== DATASET RECORDS ==

________________

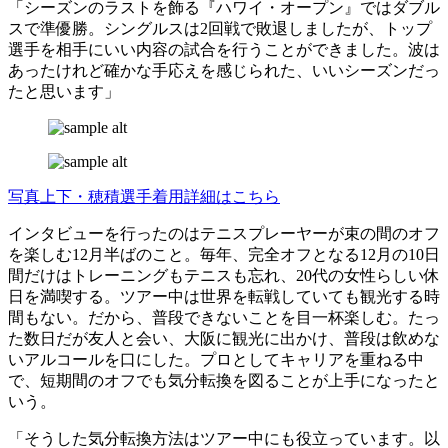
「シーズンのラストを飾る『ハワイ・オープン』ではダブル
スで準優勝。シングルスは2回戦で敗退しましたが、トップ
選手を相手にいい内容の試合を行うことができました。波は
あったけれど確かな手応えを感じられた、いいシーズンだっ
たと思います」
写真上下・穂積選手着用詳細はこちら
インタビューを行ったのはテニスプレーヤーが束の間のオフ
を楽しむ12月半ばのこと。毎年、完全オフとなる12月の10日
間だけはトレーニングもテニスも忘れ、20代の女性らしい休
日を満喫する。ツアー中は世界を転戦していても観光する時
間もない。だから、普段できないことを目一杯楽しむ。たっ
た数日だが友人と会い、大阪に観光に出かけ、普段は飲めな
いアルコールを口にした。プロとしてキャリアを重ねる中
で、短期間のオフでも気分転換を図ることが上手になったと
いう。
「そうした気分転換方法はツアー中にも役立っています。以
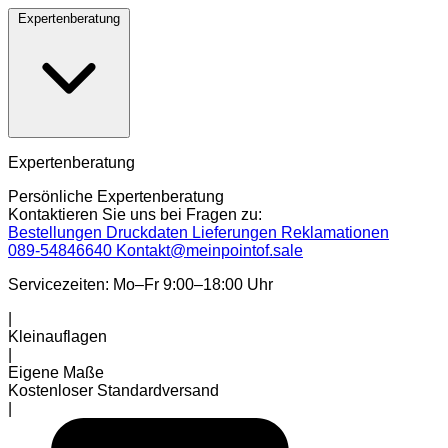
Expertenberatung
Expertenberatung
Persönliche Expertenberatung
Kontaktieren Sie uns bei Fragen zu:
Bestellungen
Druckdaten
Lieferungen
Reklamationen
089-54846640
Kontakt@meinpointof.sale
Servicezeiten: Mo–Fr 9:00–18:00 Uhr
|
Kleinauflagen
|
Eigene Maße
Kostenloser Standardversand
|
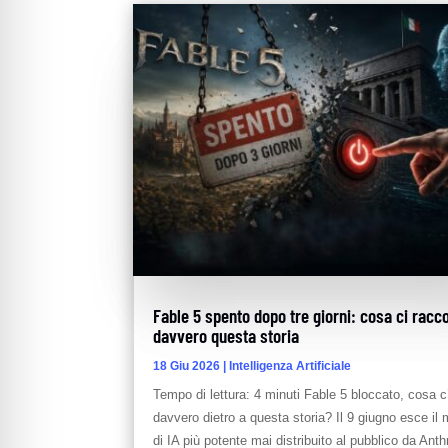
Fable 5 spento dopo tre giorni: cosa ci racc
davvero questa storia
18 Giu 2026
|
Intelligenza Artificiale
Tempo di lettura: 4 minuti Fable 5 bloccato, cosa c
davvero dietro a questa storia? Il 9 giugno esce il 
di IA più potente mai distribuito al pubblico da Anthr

________________

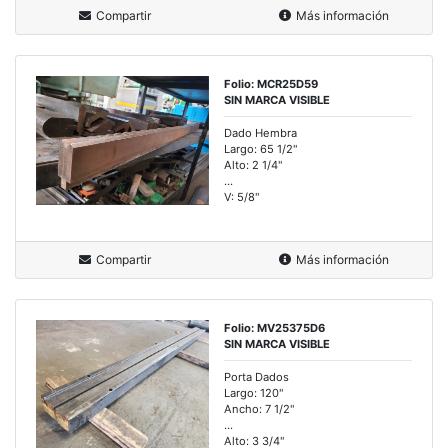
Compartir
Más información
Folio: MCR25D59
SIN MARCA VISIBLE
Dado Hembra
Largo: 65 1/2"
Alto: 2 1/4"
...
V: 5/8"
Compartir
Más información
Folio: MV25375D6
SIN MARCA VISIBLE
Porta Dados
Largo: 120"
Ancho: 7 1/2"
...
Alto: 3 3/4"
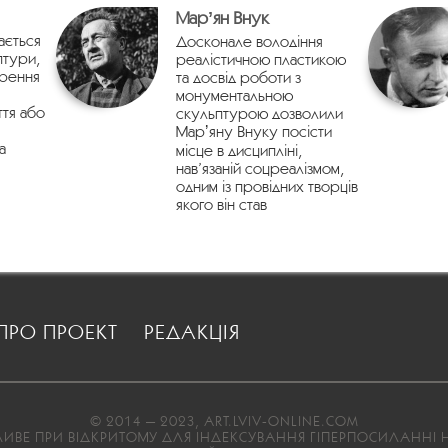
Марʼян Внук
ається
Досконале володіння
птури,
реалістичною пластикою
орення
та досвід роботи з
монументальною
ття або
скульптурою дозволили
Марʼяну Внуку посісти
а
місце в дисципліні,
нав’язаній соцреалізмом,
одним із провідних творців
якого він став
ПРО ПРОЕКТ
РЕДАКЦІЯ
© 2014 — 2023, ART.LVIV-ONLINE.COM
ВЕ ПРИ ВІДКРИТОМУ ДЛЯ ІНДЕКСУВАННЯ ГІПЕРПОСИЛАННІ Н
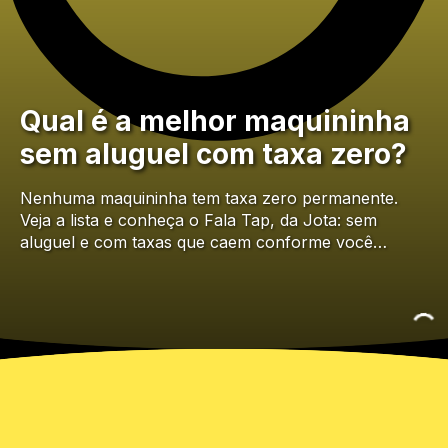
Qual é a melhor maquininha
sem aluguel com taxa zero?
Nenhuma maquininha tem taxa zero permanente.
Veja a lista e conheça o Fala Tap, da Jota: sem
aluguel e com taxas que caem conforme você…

________________

Reproduce the listing word for word, starting at the line that contains "Марʼян Внук" and ending at the line that contains "aluguel e com taxas que caem conforme você…", with both of those lines included. Leave the pictures out.

Марʼян Внук
ається
Досконале володіння
птури,
реалістичною пластикою
орення
та досвід роботи з
монументальною
ття або
скульптурою дозволили
Марʼяну Внуку посісти
а
місце в дисципліні,
нав’язаній соцреалізмом,
одним із провідних творців
якого він став
ПРО ПРОЕКТ
РЕДАКЦІЯ
© 2014 — 2023, ART.LVIV-ONLINE.COM
ВЕ ПРИ ВІДКРИТОМУ ДЛЯ ІНДЕКСУВАННЯ ГІПЕРПОСИЛАННІ Н
Qual é a melhor maquininha
sem aluguel com taxa zero?
Nenhuma maquininha tem taxa zero permanente.
Veja a lista e conheça o Fala Tap, da Jota: sem
aluguel e com taxas que caem conforme você…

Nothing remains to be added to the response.